* Requirement A: In the RLS treatment passage, what concern led to rotigotine's withdrawal from the U.S. market in 2008?
* Requirement B: Reproduce the RLS treatment passage word for word from "The following section" to "in the U.S.".
* Requirement C: Resume the RLS treatment passage after its final sentence and write what comes next.

* Selected passage:

4.2.5a: Clinicians may use supplemental iron to treat RLS patients with low ferritin levels. (OPTION)

Values and Trade-Offs: RLS therapy with iron may be effective in patients with RLS associated with low ferritin levels. Parenteral high molecular weight iron dextran therapy carries the potential for anaphylactic reaction. The parenteral infusion risk with low molecular weight iron dextran is substantially lower. Moreover, parenteral iron therapy with iron sucrose, iron gluconate, or ferumoxytol carries no anaphylactic risk. However, whenever possible, oral iron replacement is recommended. Oral supplemental iron carries fewer side effects—primarily constipation and rare cases of iron overload.

4.3 Therapies For Which No Recommendations Are Made

The following section contains information on those pharmacological and nonpharmacological RLS therapies for which a recommendation level could not be given secondary to either insufficient evidence to support any recommendation or because the therapy is no longer available in the U.S.

4.3.1 Non-ergot-derived dopamine agonists: rotigotine

Rotigotine as a transdermal patch is effective in the treatment of moderate-to-severe RLS, but was withdrawn from the U.S. in 2008 (Level of evidence: High). This is a new treatment since the last review, and the evidence base is 5 studies^107-111 for the meta-analysis. No limitations were noted with the studies, and the results were consistent. All data are presented in the online supplement at http://www.aasmnet.org/practiceguidelines.aspx. Rotigotine was found to improve RLS symptom severity according to IRLS by 7.0 (95% CI: 5.6 to 8.4)^107-111; the results are shown in Figure 12. Other outcomes measures including PSG-measured PLMI and PLM arousal index,¹¹¹ RLS severity (RLS-6),^108,109 CGI-I,^107-110 and QoL^107,109 also improved significantly. Figure 13 shows the evidence profile.

Two long-term continuation studies were reported, Oertel et al.¹¹² (220 patients for 1 year) and Hogl et al.¹¹³ (190 patients for 2 years). The IRLS total score improved by −17.4 ± 9.9 points between baseline and end of year 1 (P < 0.001) and by −15.4 ± 10.3 for the 2-year study. The other measures of symptom severity, sleep satisfaction, and QoL supported the efficacy of rotigotine.

Doses ranged from 1¹⁰⁷ to 4.5 mg,¹⁰⁸ with increasing effectiveness up to approximately 3 mg/d. Oertel et al.¹¹² reported the mean daily dose after 1 year was 2.8 ± 1.2 mg/24 h with 4 mg/24 h (40.6%) being the most frequently applied dose. Braun et al.¹¹⁴ concluded from their pharmacokinetic interaction data that rotigotine dose adjustment would not be needed if domperidone was added to the treatment regimen. In 2008, this drug was withdrawn from the U.S. market because of concerns about inconsistent absorption from the patch.

* Dataset entries:
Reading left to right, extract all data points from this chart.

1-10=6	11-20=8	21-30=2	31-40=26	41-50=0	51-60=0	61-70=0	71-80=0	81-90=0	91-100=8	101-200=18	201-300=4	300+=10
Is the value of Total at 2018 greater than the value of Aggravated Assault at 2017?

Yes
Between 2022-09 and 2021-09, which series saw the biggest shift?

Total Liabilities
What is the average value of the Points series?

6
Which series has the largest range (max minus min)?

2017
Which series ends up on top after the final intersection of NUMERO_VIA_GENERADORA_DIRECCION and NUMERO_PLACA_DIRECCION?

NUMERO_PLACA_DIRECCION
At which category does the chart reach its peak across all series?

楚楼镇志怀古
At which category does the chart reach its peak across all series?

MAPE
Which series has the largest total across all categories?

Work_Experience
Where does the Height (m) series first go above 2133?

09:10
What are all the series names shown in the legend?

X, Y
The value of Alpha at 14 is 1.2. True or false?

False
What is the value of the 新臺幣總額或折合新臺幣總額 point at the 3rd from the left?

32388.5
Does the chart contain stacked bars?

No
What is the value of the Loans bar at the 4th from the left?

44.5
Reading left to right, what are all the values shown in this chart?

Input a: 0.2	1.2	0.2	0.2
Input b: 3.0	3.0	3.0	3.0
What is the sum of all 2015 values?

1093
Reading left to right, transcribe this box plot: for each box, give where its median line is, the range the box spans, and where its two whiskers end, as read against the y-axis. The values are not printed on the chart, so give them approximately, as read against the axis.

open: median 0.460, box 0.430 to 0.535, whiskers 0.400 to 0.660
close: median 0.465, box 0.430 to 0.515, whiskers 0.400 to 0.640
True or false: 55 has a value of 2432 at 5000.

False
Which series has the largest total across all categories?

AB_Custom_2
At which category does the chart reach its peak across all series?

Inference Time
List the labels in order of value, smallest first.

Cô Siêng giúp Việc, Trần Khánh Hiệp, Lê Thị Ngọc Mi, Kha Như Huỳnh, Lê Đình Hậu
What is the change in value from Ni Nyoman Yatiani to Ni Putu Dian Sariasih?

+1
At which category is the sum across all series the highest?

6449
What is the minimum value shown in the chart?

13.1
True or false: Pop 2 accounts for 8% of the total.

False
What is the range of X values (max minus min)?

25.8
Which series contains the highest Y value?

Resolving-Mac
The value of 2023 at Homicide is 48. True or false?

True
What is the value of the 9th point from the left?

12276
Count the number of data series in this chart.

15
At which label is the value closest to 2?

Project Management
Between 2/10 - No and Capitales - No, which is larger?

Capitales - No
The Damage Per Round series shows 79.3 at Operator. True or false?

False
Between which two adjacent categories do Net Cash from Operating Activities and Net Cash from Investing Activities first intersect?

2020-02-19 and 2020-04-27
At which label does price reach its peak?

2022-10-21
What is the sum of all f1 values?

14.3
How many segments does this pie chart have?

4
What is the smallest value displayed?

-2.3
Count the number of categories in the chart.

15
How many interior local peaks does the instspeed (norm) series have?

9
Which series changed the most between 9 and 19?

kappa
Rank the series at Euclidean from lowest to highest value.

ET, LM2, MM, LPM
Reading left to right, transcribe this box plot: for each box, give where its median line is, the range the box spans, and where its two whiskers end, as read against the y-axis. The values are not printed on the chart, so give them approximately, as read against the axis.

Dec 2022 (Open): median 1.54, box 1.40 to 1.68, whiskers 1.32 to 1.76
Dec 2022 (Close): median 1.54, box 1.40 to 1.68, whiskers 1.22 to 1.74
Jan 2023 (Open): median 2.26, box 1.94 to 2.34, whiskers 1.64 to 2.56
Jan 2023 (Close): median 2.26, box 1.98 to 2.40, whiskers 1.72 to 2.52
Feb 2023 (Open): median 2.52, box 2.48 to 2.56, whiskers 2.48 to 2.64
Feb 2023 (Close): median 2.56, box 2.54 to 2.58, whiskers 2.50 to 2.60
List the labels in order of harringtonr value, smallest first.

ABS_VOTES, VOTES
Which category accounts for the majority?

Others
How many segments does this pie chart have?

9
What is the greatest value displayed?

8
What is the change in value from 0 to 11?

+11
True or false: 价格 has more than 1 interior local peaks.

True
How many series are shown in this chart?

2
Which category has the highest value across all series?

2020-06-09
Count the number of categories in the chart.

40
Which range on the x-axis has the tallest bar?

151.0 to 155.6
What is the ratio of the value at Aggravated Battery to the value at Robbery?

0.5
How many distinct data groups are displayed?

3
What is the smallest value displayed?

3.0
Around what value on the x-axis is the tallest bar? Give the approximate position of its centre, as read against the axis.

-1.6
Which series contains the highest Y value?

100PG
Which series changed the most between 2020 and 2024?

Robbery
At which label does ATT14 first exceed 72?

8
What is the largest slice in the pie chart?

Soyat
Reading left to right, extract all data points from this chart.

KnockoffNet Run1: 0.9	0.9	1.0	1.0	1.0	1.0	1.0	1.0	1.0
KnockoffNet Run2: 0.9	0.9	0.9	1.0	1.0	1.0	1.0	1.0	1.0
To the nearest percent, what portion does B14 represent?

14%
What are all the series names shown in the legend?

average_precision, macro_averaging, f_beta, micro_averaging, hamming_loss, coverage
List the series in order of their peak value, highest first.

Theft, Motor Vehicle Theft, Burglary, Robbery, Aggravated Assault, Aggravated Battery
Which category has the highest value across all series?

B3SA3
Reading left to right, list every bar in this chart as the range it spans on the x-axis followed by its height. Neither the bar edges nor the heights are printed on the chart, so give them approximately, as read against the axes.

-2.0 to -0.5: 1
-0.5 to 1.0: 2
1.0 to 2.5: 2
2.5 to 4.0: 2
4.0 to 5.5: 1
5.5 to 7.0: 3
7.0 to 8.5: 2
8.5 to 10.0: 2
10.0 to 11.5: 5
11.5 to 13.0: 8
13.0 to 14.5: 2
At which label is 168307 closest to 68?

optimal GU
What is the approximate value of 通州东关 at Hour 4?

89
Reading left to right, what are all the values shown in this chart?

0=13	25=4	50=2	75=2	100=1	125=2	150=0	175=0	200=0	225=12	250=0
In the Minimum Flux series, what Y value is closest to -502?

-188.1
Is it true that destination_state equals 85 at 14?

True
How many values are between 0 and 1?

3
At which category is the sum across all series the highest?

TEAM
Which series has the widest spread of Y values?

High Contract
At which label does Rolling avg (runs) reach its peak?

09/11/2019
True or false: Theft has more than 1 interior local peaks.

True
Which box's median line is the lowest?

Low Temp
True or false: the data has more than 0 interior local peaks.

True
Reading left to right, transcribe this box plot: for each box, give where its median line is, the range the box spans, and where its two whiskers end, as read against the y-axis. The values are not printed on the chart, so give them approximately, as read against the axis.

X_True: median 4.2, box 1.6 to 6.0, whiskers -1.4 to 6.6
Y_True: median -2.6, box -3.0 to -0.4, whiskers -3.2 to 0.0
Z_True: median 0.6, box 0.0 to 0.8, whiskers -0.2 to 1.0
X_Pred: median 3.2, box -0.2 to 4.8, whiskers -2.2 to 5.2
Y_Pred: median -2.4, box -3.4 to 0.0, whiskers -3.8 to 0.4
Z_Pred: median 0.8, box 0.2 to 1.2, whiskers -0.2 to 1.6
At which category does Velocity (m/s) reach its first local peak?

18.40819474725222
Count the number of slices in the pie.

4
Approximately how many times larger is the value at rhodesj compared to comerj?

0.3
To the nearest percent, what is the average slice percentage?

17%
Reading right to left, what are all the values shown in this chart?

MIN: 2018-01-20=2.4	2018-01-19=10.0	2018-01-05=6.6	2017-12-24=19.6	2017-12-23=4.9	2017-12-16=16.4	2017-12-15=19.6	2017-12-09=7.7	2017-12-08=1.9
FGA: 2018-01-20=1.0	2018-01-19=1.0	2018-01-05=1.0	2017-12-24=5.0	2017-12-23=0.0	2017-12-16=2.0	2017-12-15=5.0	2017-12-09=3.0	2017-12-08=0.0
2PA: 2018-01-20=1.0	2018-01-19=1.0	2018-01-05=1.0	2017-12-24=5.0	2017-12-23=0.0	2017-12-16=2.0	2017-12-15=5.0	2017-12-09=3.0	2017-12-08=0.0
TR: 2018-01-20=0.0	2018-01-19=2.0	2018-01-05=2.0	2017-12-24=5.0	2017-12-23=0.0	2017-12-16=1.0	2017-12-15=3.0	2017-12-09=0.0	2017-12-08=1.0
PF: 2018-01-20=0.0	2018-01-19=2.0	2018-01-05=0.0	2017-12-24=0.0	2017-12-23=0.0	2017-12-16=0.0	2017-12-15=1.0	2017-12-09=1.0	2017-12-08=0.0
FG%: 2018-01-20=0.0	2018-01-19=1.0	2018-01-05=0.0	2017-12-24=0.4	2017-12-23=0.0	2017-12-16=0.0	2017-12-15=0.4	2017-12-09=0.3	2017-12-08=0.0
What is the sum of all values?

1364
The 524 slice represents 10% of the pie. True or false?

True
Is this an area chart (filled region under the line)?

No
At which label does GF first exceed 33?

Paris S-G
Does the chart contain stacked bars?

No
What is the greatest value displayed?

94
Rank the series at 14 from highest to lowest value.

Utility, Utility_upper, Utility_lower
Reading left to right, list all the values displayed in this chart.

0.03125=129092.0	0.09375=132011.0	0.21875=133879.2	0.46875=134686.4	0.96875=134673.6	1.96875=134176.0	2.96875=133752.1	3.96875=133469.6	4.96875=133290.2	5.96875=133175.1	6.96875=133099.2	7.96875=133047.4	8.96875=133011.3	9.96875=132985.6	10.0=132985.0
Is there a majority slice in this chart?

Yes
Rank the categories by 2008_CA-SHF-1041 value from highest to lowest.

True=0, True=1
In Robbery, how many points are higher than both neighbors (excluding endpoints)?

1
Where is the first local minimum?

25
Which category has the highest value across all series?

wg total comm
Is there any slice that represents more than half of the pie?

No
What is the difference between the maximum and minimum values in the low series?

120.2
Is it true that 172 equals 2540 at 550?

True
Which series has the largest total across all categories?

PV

* Result A: Concerns about inconsistent absorption from the patch.

* Result B:
The following section contains information on those pharmacological and nonpharmacological RLS therapies for which a recommendation level could not be given secondary to either insufficient evidence to support any recommendation or because the therapy is no longer available in the U.S.

* Result C:
The transdermal patch was safe and generally well tolerated by the majority of patients. Oertel et al.¹¹² reported after 1 year of study that the tolerability was described as “good” or “very good” by 80.3% of all patients. Side effects were mostly mild to moderate, including application site reactions (40%¹¹²−43%¹⁰⁹), nausea (9.5%¹¹²), and fatigue (6.4%¹¹²). Hogl et al.¹¹³ reported at a median dose of 4 mg/d that 87% of patients experienced at least 1 adverse event, the majority of which were mild or moderate, but 22% of these were severe. Additionally, the most frequent adverse event in year 2 was any application site disorder (16.4%), followed by 4.5% with back pain and 4.1% with nasopharyngitis. Transdermal rotigotine was withdrawn from the market because of drug crystallization that resulted in suboptimal absorption.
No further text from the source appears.